Ludwigsburg | 25. Februar 2017

Zierkürbis gefressen: Junger Jagdhund stirbt

Melonengewächse auf Acker in Besigheim entsorgt – Bitterstoffe verätzen Schleimhäute und Magen des kleinen Vierbeiners

Anton wurde gerade einmal neuneinhalb Monate alt. Er ist gestorben, nachdem er auf Besigheimer Markung Fruchtfleisch von Zierkürbissen gefressen hatte, die auf einem Acker entsorgt wurden. Sein Besitzer Wolfgang Weissinger aus Freiberg hat sich nun an unsere Zeitung gewandt, um Hundehalter und Landwirte für diese Gefahr zu sensibilisieren.

Es war an einem Samstag Ende Januar, als Weissinger mit dem keinen Anton auf Wiesen und Baumgrundstücken unterwegs war. Der Hund der Rasse „Kleiner Münsterländer“ wurde von seinem Herrchen auf die Verbandsjugendprüfung für Jagdhunde vorbereitet – ein sehr zeitintensives Vorhaben. Anton streifte durch das Gelände und verweilte eine gewisse Zeit hinter einem Gestrüpp auf einer Baumwiese, erzählt Wolfgang Weissinger. Ein Pfiff genügte, und der junge Hund kam zu seinem Führer zurück. Gemeinsam sind die beiden dann an ebendiese Stelle zurückgegangen. Dort sah Weissinger viele Zierkürbisse liegen, die meisten von ihnen zermatscht. „Normalerweise frisst ein Hund keinen Kürbis. Aber es waren Spuren von Wildschweinen zu erkennen, die sich zuvor über die Früchte hergemacht haben“, erklärt der Freiberger. Der Geruch der Wildschweine habe Anton wohl zum Fressen des Fruchtfleischs animiert. Im Gegensatz zum Mensch hat ein Hund weniger Geschmacksorgane. Das heißt: „Er merkt die Bitterstoffe nicht.“ In diesem Fall war es der Bitterstoff Cucurbitacin, den Anton durch das Kürbisfleisch aufgenommen hat.

Wie gefährlich dieser Stoff sein kann beziehungsweise wie tödlich für einen Hund, ist häufig nicht bekannt. Auch im Kreise von Weissingers Jagdkameraden sei dies nahezu nicht bekannt gewesen. Anton verhielt sich ganz normal, Hund und Herrchen gingen weiter. Später, als die beiden wieder zu Hause waren, hatte der junge Vierbeiner etwas weniger Appetit als üblich, aber für Hundebesitzer ist das in der Regel keine Situation, die Unbehagen bereitet. Doch gegen 2, 2.30 Uhr ließ der kleine Anton einen Schrei los. Weissinger ging sofort mit ihm nach draußen in den Garten, „dort hat er lange genässt“. Am nächsten Morgen hat der Hund seinen Wassernapf leer getrunken und dann gleich gespuckt. Später hat er sein Fressen nicht angerührt.

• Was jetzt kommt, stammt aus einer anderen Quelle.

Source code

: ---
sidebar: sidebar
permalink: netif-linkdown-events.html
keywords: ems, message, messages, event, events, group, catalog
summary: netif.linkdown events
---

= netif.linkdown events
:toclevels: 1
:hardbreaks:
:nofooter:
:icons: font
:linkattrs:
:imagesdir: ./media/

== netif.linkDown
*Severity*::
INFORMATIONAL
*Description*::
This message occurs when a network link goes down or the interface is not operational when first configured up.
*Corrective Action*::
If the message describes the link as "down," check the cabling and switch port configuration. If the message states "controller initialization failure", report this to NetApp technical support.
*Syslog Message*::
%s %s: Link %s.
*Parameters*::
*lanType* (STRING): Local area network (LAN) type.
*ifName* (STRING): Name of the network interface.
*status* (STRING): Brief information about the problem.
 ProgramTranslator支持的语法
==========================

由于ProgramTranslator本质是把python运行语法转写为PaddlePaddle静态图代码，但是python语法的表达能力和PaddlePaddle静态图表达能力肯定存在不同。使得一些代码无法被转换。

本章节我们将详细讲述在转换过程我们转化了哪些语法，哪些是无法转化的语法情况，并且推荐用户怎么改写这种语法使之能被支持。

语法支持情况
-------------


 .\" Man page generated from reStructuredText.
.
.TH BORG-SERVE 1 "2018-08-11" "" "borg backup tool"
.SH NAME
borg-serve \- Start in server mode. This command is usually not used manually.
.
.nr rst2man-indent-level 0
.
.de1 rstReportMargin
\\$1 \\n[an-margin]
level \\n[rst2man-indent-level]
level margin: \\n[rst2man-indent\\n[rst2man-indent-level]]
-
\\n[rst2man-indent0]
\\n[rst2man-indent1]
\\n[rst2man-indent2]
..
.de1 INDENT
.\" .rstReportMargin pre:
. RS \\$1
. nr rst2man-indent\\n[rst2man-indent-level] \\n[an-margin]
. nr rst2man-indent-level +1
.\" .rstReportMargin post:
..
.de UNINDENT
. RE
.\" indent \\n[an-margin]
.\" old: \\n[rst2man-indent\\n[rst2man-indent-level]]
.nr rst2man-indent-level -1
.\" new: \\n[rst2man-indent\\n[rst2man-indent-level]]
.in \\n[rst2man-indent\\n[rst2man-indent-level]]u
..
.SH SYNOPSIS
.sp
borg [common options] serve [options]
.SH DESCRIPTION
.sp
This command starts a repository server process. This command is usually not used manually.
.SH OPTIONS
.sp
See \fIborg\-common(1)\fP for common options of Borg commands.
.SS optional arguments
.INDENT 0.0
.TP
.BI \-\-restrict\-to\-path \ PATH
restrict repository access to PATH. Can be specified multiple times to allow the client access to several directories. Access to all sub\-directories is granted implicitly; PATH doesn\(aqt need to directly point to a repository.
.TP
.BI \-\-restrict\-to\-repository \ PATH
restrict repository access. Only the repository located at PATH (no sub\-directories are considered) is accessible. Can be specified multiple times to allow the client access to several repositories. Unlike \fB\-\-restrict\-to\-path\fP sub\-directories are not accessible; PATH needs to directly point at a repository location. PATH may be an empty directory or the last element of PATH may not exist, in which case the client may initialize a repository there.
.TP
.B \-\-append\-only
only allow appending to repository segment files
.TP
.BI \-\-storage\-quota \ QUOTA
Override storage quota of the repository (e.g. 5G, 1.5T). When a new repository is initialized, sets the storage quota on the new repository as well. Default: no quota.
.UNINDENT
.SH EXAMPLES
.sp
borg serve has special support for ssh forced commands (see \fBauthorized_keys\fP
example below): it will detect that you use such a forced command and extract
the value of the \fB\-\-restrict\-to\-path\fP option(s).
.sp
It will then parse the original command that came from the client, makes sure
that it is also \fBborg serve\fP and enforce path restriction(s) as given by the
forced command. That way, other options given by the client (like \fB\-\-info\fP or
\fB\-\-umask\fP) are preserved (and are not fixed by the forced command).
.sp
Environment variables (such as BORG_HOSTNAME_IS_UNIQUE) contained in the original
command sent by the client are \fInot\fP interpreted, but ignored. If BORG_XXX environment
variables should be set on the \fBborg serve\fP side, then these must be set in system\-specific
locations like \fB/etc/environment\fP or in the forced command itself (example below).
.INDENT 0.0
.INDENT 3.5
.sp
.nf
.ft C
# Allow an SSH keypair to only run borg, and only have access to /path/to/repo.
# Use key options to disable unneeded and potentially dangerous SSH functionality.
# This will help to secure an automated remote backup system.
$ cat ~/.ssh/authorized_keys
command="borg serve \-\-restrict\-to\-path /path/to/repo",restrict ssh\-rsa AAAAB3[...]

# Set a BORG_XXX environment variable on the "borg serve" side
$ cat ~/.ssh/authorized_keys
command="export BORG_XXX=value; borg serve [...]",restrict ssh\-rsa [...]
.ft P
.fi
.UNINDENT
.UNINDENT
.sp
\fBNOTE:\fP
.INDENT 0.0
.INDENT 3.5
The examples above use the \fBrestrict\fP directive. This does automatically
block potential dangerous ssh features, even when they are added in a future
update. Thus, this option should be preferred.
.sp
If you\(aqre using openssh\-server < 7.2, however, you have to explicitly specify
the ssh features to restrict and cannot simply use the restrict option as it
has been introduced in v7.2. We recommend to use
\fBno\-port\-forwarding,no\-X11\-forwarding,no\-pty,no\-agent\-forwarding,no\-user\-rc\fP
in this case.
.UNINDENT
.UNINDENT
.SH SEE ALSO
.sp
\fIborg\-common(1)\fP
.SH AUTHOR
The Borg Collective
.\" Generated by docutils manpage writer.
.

Zur Mittagszeit wurde Anton sehr apathisch. Das war so gänzlich untypisch: „Er war ein unglaublich lebhafter Hund“, sagt Weissinger. Er hat Anton dann in die Tierklinik gebracht, weil der Vierbeiner nun auch kein Wasser mehr aufnahm.

Der Hund hatte mittlerweile hohes Fieber, über 40 Grad. Die Ärzte vermuteten einen Fremdkörper. Anton kam an den Tropf und blieb über Nacht in der Klinik. „Er hat leichte Besserung gezeigt“, erinnert sich Wolfgang Weissinger. Doch alles Hoffen war umsonst: Anton starb an Kreislaufversagen. „Der Bitterstoff hat seine Schleimhäute in der Speiseröhre und im Magen verätzt“, sagt Weissinger. Magen und Speiseröhre, so habe es die endoskopische Untersuchung kurz vor Antons Tod ergeben, seien violett/schwarz verfärbt gewesen.

Die auf dem Feld entsorgten Zierkürbisse seien wenige Tage später verschwunden gewesen, nachdem ein Jagdpächter den Landwirt auf den Vorfall hingewiesen habe. „Die Entsorgung von Kürbissen im Feld ist verboten“, betont Wolfgang Weissinger. Es sei eine Ordnungswidrigkeit. Erlaubt sei es nur, wenn die Kürbisse umgeackert würden.